Meraka adalah ulama besar yang selalu memiliki
pemikiran bagaimana Islam yang mereka pelajari di Mekah dan Madinah itu bisa
terkontekstualisasi dengan bahasa lokal. Memang dalam tulisan pengajaran menggunakan
bahasa Arab tetapi Islam itu di jelasakan dengan bahasa lokal (melayu, sunda,
jawa). Sehingga kemudian dengan proses ini maka Islam itu menjadi terpadu atau integrate,
menjadi bahagian integral dari budaya lokal.

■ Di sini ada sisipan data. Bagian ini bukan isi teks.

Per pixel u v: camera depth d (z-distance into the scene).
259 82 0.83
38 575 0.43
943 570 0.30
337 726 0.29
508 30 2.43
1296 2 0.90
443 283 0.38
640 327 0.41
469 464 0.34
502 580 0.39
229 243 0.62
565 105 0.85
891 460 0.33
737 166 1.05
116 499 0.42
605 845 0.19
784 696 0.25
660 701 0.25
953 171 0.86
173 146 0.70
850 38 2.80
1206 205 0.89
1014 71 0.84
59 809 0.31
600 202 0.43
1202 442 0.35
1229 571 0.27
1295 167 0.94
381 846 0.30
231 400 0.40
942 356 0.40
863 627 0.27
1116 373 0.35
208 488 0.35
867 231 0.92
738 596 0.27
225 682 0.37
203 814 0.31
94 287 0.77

Dan inilah, dinamika sosial dan intelektual
Islam Indonesia. Sesuatu yang membangun Islam Indonesia, yaitu memiliki ciri
khas Islam Indonesia. Dengan membangun Islam Indonsia dan para ulama
yang telah memiliki hubungan intensif, Nusntara-Arab. Maka kemudian munculah lembaga-lembaga sosial dan intelektual keagamaan secara
signifikan, yang menyumbangkan banyak
pembentukan tradisi pemikiran (intelektualisme) dan keilmuan Islam di Nusantara.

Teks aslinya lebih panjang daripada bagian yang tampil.